Print out the entire listing verbatim.

<<<<

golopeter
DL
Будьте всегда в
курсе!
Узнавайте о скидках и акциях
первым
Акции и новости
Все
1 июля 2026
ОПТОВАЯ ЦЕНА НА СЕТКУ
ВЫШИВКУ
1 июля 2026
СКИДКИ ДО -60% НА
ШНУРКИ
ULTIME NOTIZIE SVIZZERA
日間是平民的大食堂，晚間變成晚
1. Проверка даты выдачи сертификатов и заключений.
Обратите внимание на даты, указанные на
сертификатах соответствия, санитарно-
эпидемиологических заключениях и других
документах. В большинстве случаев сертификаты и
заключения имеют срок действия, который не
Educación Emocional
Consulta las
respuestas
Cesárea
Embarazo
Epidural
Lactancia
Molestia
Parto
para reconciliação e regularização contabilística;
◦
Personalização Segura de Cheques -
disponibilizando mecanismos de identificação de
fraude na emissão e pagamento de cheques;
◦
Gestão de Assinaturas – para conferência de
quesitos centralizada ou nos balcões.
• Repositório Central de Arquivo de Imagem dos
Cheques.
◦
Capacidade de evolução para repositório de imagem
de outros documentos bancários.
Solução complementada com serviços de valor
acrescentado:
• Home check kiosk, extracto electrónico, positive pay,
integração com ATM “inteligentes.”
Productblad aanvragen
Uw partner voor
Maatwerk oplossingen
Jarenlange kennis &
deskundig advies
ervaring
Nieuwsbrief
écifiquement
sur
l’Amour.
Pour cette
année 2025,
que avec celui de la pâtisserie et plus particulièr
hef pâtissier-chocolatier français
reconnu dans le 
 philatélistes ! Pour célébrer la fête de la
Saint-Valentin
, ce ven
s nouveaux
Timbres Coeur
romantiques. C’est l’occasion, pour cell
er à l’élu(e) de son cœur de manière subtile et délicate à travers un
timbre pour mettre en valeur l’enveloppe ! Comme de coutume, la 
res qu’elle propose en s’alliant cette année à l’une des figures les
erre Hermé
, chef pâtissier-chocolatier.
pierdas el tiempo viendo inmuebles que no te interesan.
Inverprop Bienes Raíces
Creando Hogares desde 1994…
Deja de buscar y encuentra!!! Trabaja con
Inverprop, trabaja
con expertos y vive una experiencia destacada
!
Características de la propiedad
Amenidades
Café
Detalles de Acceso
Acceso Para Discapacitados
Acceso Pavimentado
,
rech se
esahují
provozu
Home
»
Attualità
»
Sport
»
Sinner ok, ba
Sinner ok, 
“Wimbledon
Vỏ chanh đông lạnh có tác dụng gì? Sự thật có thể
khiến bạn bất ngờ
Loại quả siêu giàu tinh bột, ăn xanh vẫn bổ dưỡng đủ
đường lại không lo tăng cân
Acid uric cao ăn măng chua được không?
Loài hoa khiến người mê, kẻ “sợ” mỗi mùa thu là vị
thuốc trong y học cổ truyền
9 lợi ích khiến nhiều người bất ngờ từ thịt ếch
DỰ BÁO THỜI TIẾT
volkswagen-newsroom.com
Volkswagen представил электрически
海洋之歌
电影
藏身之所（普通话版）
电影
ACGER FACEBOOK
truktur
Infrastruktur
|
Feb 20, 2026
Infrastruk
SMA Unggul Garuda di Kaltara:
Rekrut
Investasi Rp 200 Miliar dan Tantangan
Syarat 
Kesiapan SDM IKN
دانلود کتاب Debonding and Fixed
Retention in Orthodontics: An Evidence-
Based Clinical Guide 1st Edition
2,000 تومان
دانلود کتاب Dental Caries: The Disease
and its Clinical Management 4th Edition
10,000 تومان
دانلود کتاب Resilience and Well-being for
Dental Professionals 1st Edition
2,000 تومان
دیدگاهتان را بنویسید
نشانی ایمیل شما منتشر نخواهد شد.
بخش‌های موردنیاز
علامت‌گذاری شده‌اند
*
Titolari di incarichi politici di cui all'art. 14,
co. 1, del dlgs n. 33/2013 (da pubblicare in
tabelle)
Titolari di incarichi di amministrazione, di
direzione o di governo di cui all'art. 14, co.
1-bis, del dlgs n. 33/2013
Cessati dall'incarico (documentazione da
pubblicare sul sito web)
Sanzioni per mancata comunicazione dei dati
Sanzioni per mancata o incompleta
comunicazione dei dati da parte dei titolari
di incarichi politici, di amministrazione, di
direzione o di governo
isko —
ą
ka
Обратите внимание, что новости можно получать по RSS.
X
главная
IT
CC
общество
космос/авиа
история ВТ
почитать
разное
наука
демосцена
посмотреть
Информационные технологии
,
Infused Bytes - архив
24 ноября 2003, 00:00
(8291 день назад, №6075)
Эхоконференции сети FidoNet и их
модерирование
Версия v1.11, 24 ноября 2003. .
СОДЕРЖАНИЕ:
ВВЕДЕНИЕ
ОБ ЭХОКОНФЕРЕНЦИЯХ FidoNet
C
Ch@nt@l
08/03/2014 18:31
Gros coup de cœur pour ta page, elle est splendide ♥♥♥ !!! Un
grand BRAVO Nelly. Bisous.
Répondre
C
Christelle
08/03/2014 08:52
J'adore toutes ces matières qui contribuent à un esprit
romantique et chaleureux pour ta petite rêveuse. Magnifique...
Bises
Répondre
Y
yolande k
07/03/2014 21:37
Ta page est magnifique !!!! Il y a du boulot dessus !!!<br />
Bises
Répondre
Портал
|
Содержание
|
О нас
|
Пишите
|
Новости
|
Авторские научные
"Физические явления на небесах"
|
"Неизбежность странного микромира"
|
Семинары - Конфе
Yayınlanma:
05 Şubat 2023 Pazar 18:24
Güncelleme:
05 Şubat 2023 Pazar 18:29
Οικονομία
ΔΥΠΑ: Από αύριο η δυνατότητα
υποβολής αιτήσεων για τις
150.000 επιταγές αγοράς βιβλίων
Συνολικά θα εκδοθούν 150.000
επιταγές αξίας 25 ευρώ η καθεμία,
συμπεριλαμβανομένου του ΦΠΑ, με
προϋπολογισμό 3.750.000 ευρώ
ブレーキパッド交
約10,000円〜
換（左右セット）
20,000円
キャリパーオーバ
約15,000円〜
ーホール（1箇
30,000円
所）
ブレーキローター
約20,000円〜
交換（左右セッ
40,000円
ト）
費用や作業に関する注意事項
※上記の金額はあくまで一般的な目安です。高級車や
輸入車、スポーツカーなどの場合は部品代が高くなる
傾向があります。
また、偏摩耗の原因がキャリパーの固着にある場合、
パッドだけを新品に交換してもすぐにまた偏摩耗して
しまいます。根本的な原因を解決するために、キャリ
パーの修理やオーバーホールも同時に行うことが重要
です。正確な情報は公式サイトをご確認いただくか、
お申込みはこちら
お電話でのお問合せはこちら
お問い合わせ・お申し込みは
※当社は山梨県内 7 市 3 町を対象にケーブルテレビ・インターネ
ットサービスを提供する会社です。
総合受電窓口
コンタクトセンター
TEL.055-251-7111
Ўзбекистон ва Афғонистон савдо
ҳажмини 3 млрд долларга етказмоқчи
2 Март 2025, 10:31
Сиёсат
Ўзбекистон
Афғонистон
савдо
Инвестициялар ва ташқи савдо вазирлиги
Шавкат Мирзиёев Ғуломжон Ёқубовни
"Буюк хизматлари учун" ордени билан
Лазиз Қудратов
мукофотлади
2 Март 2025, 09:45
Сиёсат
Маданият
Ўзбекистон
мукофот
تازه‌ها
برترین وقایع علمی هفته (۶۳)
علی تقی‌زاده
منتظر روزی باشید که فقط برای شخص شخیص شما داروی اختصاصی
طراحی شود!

>>>>

### Exercise answer
golopeter
DL
Будьте всегда в
курсе!
Узнавайте о скидках и акциях
первым
Акции и новости
Все
1 июля 2026
ОПТОВАЯ ЦЕНА НА СЕТКУ
ВЫШИВКУ
1 июля 2026
СКИДКИ ДО -60% НА
ШНУРКИ
ULTIME NOTIZIE SVIZZERA
日間是平民的大食堂，晚間變成晚
1. Проверка даты выдачи сертификатов и заключений.
Обратите внимание на даты, указанные на
сертификатах соответствия, санитарно-
эпидемиологических заключениях и других
документах. В большинстве случаев сертификаты и
заключения имеют срок действия, который не
Educación Emocional
Consulta las
respuestas
Cesárea
Embarazo
Epidural
Lactancia
Molestia
Parto
para reconciliação e regularização contabilística;
◦
Personalização Segura de Cheques -
disponibilizando mecanismos de identificação de
fraude na emissão e pagamento de cheques;
◦
Gestão de Assinaturas – para conferência de
quesitos centralizada ou nos balcões.
• Repositório Central de Arquivo de Imagem dos
Cheques.
◦
Capacidade de evolução para repositório de imagem
de outros documentos bancários.
Solução complementada com serviços de valor
acrescentado:
• Home check kiosk, extracto electrónico, positive pay,
integração com ATM “inteligentes.”
Productblad aanvragen
Uw partner voor
Maatwerk oplossingen
Jarenlange kennis &
deskundig advies
ervaring
Nieuwsbrief
écifiquement
sur
l’Amour.
Pour cette
année 2025,
que avec celui de la pâtisserie et plus particulièr
hef pâtissier-chocolatier français
reconnu dans le 
 philatélistes ! Pour célébrer la fête de la
Saint-Valentin
, ce ven
s nouveaux
Timbres Coeur
romantiques. C’est l’occasion, pour cell
er à l’élu(e) de son cœur de manière subtile et délicate à travers un
timbre pour mettre en valeur l’enveloppe ! Comme de coutume, la 
res qu’elle propose en s’alliant cette année à l’une des figures les
erre Hermé
, chef pâtissier-chocolatier.
pierdas el tiempo viendo inmuebles que no te interesan.
Inverprop Bienes Raíces
Creando Hogares desde 1994…
Deja de buscar y encuentra!!! Trabaja con
Inverprop, trabaja
con expertos y vive una experiencia destacada
!
Características de la propiedad
Amenidades
Café
Detalles de Acceso
Acceso Para Discapacitados
Acceso Pavimentado
,
rech se
esahují
provozu
Home
»
Attualità
»
Sport
»
Sinner ok, ba
Sinner ok, 
“Wimbledon
Vỏ chanh đông lạnh có tác dụng gì? Sự thật có thể
khiến bạn bất ngờ
Loại quả siêu giàu tinh bột, ăn xanh vẫn bổ dưỡng đủ
đường lại không lo tăng cân
Acid uric cao ăn măng chua được không?
Loài hoa khiến người mê, kẻ “sợ” mỗi mùa thu là vị
thuốc trong y học cổ truyền
9 lợi ích khiến nhiều người bất ngờ từ thịt ếch
DỰ BÁO THỜI TIẾT
volkswagen-newsroom.com
Volkswagen представил электрически
海洋之歌
电影
藏身之所（普通话版）
电影
ACGER FACEBOOK
truktur
Infrastruktur
|
Feb 20, 2026
Infrastruk
SMA Unggul Garuda di Kaltara:
Rekrut
Investasi Rp 200 Miliar dan Tantangan
Syarat 
Kesiapan SDM IKN
دانلود کتاب Debonding and Fixed
Retention in Orthodontics: An Evidence-
Based Clinical Guide 1st Edition
2,000 تومان
دانلود کتاب Dental Caries: The Disease
and its Clinical Management 4th Edition
10,000 تومان
دانلود کتاب Resilience and Well-being for
Dental Professionals 1st Edition
2,000 تومان
دیدگاهتان را بنویسید
نشانی ایمیل شما منتشر نخواهد شد.
بخش‌های موردنیاز
علامت‌گذاری شده‌اند
*
Titolari di incarichi politici di cui all'art. 14,
co. 1, del dlgs n. 33/2013 (da pubblicare in
tabelle)
Titolari di incarichi di amministrazione, di
direzione o di governo di cui all'art. 14, co.
1-bis, del dlgs n. 33/2013
Cessati dall'incarico (documentazione da
pubblicare sul sito web)
Sanzioni per mancata comunicazione dei dati
Sanzioni per mancata o incompleta
comunicazione dei dati da parte dei titolari
di incarichi politici, di amministrazione, di
direzione o di governo
isko —
ą
ka
Обратите внимание, что новости можно получать по RSS.
X
главная
IT
CC
общество
космос/авиа
история ВТ
почитать
разное
наука
демосцена
посмотреть
Информационные технологии
,
Infused Bytes - архив
24 ноября 2003, 00:00
(8291 день назад, №6075)
Эхоконференции сети FidoNet и их
модерирование
Версия v1.11, 24 ноября 2003. .
СОДЕРЖАНИЕ:
ВВЕДЕНИЕ
ОБ ЭХОКОНФЕРЕНЦИЯХ FidoNet
C
Ch@nt@l
08/03/2014 18:31
Gros coup de cœur pour ta page, elle est splendide ♥♥♥ !!! Un
grand BRAVO Nelly. Bisous.
Répondre
C
Christelle
08/03/2014 08:52
J'adore toutes ces matières qui contribuent à un esprit
romantique et chaleureux pour ta petite rêveuse. Magnifique...
Bises
Répondre
Y
yolande k
07/03/2014 21:37
Ta page est magnifique !!!! Il y a du boulot dessus !!!<br />
Bises
Répondre
Портал
|
Содержание
|
О нас
|
Пишите
|
Новости
|
Авторские научные
"Физические явления на небесах"
|
"Неизбежность странного микромира"
|
Семинары - Конфе
Yayınlanma:
05 Şubat 2023 Pazar 18:24
Güncelleme:
05 Şubat 2023 Pazar 18:29
Οικονομία
ΔΥΠΑ: Από αύριο η δυνατότητα
υποβολής αιτήσεων για τις
150.000 επιταγές αγοράς βιβλίων
Συνολικά θα εκδοθούν 150.000
επιταγές αξίας 25 ευρώ η καθεμία,
συμπεριλαμβανομένου του ΦΠΑ, με
προϋπολογισμό 3.750.000 ευρώ
ブレーキパッド交
約10,000円〜
換（左右セット）
20,000円
キャリパーオーバ
約15,000円〜
ーホール（1箇
30,000円
所）
ブレーキローター
約20,000円〜
交換（左右セッ
40,000円
ト）
費用や作業に関する注意事項
※上記の金額はあくまで一般的な目安です。高級車や
輸入車、スポーツカーなどの場合は部品代が高くなる
傾向があります。
また、偏摩耗の原因がキャリパーの固着にある場合、
パッドだけを新品に交換してもすぐにまた偏摩耗して
しまいます。根本的な原因を解決するために、キャリ
パーの修理やオーバーホールも同時に行うことが重要
です。正確な情報は公式サイトをご確認いただくか、
お申込みはこちら
お電話でのお問合せはこちら
お問い合わせ・お申し込みは
※当社は山梨県内 7 市 3 町を対象にケーブルテレビ・インターネ
ットサービスを提供する会社です。
総合受電窓口
コンタクトセンター
TEL.055-251-7111
Ўзбекистон ва Афғонистон савдо
ҳажмини 3 млрд долларга етказмоқчи
2 Март 2025, 10:31
Сиёсат
Ўзбекистон
Афғонистон
савдо
Инвестициялар ва ташқи савдо вазирлиги
Шавкат Мирзиёев Ғуломжон Ёқубовни
"Буюк хизматлари учун" ордени билан
Лазиз Қудратов
мукофотлади
2 Март 2025, 09:45
Сиёсат
Маданият
Ўзбекистон
мукофот
تازه‌ها
برترین وقایع علمی هفته (۶۳)
علی تقی‌زاده
منتظر روزی باشید که فقط برای شخص شخیص شما داروی اختصاصی
طراحی شود!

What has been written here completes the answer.